Start of Document extract

Parcourir la source

Start the python-git project.

Aims to give an interface to git repos that doesn't call out to git directly.
Probably going to be pure python.

Currently can read blobs, trees and commits from the files. It reads both
legacy and new headers. However it is untested for anything but the simple
case.

Can also understand a little about the repository format.

The testsuite uses the nosetests program from Turbogears, as I got annoyed
trying to set up unittest.

Open up a repo by passing it the path to the .git dir. You can then ask for
HEAD with repo.head() or a ref with repo.ref(name). Both return the SHA id
they currently point to. You can then grab this object with
repo.get_object(sha).

For the actual objects the ShaFile.from_file(filename) will return the object
stored in the file whatever it is. To ensure you get the correct type then
call {Blob,Tree,Commit}.from_file(filename). I will add repo methods to do
this for you with file lookup soon.

There is also support for creating blobs. Blob.from_string(string) will create
a blob object from the string. You can then call blob.sha() to get the sha
object for this blob, and hexdigest() on that will get its ID. There is
currently no method that allows you to write it out though.

Everything is currently done with assertions, where much of it should probably
be exceptions. This was merely done for expediency. If you hit an assertion,
it either means you have done something wrong, there is corruption, or
you are trying an unsupported operation.
James Westby il y a 19 ans
commit
ba318695d2

+ 0 - 0
git/__init__.py


+ 283 - 0
git/objects.py

@@ -0,0 +1,283 @@
+import mmap
+import os
+import sha
+import zlib
+
+blob_id = "blob"
+tree_id = "tree"
+commit_id = "commit"
+parent_id = "parent"
+author_id = "author"
+committer_id = "committer"
+
+def _decompress(string):
+    dcomp = zlib.decompressobj()
+    dcomped = dcomp.decompress(string)
+    dcomped += dcomp.flush()
+    return dcomped
+
+def sha_to_hex(sha):
+  """Takes a string and returns the hex of the sha within"""
+  hexsha = ''
+  for c in sha:
+    if ord(c) < 16:
+      hexsha += "0%x" % ord(c)
+    else:
+      hexsha += "%x" % ord(c)

End of Document extract

## Required tasks:
a) Locate each line in the records below that contains the word "shows", and copy those lines.
b) Pick up the python-git commit page above from the point where it stops.

Start of Recorded information

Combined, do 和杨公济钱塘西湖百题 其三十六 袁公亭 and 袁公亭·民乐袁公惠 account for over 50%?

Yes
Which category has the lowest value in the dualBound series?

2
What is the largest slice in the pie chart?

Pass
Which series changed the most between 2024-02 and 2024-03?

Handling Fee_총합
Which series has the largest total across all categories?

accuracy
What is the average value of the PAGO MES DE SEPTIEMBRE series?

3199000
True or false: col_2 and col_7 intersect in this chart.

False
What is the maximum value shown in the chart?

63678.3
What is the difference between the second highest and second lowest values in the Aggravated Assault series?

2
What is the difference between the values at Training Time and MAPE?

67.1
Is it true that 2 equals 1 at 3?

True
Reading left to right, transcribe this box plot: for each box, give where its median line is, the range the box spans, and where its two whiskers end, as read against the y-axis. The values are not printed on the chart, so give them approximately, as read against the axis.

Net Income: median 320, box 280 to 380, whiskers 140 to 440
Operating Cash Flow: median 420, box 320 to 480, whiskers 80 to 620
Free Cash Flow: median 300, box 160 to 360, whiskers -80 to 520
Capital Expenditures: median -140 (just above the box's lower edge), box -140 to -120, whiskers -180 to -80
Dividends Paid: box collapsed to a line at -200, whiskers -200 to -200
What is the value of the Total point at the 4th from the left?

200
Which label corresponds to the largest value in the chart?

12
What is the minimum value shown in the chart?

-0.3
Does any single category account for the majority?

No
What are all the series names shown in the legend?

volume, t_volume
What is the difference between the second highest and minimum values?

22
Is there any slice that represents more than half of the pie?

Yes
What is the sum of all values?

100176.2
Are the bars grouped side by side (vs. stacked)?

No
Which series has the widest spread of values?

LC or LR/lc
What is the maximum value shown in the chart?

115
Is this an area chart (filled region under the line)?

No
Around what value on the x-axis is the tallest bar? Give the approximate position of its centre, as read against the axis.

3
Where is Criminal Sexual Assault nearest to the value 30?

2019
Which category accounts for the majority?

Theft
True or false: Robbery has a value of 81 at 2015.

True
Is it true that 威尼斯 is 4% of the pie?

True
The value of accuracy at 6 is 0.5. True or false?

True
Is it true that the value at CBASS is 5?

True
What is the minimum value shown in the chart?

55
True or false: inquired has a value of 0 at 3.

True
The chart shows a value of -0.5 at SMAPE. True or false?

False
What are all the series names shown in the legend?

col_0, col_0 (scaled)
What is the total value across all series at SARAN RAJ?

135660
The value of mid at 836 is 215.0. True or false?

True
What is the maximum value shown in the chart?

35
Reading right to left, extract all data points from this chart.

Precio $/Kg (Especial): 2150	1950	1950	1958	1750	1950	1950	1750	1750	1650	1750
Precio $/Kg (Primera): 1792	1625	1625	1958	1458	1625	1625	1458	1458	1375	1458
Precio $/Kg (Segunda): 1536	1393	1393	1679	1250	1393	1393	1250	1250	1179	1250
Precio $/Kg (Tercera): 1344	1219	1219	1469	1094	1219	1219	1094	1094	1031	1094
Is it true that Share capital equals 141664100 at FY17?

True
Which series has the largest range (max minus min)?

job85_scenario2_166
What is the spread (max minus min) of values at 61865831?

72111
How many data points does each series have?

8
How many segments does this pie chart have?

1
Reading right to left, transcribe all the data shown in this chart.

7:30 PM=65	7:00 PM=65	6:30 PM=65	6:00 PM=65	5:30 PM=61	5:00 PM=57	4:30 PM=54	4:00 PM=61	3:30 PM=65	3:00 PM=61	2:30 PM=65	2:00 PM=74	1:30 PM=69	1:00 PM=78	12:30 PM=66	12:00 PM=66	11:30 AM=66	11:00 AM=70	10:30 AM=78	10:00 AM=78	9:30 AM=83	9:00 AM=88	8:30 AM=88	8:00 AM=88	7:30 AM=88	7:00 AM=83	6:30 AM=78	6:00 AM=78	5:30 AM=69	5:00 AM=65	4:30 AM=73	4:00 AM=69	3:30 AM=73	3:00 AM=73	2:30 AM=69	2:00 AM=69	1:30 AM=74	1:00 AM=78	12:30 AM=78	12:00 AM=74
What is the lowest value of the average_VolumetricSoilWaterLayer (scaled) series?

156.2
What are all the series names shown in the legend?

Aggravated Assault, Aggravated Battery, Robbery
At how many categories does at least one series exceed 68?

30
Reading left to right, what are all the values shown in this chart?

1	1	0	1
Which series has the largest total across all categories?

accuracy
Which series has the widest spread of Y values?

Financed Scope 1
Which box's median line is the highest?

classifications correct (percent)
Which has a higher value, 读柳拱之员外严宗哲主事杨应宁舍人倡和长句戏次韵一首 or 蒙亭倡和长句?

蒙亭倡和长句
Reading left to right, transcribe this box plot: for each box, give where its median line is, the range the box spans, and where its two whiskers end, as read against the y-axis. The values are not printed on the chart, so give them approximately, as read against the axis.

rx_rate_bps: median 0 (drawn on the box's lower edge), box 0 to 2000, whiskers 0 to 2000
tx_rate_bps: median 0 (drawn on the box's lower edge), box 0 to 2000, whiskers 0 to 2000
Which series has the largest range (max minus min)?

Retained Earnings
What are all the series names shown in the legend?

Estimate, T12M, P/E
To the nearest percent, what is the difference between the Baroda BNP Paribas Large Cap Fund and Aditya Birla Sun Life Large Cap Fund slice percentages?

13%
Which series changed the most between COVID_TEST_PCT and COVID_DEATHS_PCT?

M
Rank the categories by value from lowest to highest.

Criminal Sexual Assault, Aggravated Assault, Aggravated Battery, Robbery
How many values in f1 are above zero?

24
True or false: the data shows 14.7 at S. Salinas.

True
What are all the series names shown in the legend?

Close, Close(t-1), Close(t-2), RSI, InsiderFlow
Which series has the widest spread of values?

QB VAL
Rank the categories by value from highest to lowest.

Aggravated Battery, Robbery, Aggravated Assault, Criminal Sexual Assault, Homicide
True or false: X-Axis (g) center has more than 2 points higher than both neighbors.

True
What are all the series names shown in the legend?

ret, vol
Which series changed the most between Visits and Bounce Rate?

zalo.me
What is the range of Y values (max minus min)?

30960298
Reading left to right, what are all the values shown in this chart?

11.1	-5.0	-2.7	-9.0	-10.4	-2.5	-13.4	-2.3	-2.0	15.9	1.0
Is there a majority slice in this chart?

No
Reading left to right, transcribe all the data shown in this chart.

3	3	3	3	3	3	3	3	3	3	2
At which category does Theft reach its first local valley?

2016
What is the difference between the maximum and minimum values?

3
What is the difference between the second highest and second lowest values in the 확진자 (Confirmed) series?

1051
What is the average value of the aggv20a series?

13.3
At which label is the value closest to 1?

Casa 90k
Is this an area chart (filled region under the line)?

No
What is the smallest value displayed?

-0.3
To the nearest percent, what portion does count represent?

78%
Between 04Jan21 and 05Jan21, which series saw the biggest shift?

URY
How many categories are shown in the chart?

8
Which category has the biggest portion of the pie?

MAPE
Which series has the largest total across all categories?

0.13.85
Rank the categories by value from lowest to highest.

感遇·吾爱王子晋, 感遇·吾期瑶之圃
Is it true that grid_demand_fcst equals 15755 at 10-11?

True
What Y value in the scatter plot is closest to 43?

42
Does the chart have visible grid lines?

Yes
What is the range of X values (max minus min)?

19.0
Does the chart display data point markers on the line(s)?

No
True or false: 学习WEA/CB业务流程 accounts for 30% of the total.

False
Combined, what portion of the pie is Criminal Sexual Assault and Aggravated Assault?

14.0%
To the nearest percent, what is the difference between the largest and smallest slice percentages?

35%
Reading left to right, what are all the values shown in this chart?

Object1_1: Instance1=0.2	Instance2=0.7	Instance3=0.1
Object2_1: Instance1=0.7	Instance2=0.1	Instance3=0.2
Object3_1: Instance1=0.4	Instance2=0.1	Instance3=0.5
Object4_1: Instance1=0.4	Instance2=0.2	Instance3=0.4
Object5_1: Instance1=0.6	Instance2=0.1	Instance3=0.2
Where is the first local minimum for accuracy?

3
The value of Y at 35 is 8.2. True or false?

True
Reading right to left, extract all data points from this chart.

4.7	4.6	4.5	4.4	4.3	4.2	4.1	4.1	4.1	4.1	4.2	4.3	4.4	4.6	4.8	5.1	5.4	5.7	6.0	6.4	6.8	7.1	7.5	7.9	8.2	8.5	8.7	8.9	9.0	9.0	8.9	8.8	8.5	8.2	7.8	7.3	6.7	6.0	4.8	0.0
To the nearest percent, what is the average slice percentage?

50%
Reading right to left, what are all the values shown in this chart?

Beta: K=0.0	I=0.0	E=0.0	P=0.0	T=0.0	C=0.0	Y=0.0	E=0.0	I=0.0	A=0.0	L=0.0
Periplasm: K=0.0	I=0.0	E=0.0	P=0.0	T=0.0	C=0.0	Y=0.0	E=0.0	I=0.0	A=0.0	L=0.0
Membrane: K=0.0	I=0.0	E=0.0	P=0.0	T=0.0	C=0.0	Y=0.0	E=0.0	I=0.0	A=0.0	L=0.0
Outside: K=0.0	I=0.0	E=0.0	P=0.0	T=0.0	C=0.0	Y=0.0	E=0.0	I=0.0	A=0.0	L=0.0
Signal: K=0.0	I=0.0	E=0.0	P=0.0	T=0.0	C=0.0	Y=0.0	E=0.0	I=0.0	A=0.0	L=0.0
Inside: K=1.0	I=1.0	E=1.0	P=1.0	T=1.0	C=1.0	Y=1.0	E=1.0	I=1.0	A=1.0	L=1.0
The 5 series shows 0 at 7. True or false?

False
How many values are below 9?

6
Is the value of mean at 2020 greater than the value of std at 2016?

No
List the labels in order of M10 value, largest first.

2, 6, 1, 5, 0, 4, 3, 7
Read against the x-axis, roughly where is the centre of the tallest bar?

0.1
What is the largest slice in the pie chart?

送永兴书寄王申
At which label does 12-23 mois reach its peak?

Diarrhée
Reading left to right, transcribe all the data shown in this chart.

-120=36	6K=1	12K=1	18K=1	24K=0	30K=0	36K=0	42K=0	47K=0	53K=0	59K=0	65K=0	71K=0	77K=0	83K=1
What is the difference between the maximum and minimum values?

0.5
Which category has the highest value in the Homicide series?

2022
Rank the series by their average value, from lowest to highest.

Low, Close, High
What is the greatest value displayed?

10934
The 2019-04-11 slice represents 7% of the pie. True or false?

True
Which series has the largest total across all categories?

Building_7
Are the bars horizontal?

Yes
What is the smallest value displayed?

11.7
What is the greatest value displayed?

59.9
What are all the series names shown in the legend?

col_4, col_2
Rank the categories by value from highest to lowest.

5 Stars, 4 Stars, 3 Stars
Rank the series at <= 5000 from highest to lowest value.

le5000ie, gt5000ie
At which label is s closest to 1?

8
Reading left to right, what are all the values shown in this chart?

End of Recorded information

## Responses to the tasks:
a)
The chart shows a value of -0.5 at SMAPE. True or false?
True or false: the data shows 14.7 at S. Salinas.
The 5 series shows 0 at 7. True or false?

b)
+  assert len(hexsha) == 40, "Incorrect length of sha1 string: %d" % \
+         len(hexsha)
+  return hexsha
+
+class ShaFile(object):
+  """A git SHA file."""
+
+  def _update_contents(self):
+    """Update the _contents from the _text"""
+    self._contents = [ord(c) for c in self._text]
+
+  @classmethod
+  def _parse_legacy_object(cls, map):
+    """Parse a legacy object, creating it and setting object._text"""
+    text = _decompress(map)
+    object = None
+    for posstype in type_map.keys():
+      if text.startswith(posstype):
+        object = type_map[posstype]()
+        text = text[len(posstype):]
+        break
+    assert object is not None, "%s is not a known object type" % text[:9]
+    assert text[0] == ' ', "%s is not a space" % text[0]
+    text = text[1:]
+    size = 0
+    i = 0
+    while text[0] >= '0' and text[0] <= '9':
+      if i > 0 and size == 0:
+        assert False, "Size is not in canonical format"
+      size = (size * 10) + int(text[0])
+      text = text[1:]
+      i += 1
+    object._size = size
+    assert text[0] == "\0", "Size not followed by null"
+    text = text[1:]
+    object._text = text
+    object._update_contents()
+    return object
+
+  @classmethod
+  def _parse_object(cls, map):
+    """Parse a new style object , creating it and setting object._text"""
+    used = 0
+    byte = ord(map[used])
+    used += 1
+    num_type = (byte >> 4) & 7
+    try:
+      object = num_type_map[num_type]()
+    except KeyError:
+      assert False, "Not a known type: %d" % num_type
+    while((byte & 0x80) != 0):
+      byte = ord(map[used])
+      used += 1
+    raw = map[used:]
+    object._text = _decompress(raw)
+    object._update_contents()
+    return object
+
+  @classmethod
+  def _parse_file(cls, map):
+    word = (ord(map[0]) << 8) + ord(map[1])
+    if ord(map[0]) == 0x78 and (word % 31) == 0:
+      return cls._parse_legacy_object(map)
+    else:
+      return cls._parse_object(map)
+
+  def __init__(self):
+    """Don't call this directly"""
+
+  def _parse_text(self):
+    """For subclasses to do initialistion time parsing"""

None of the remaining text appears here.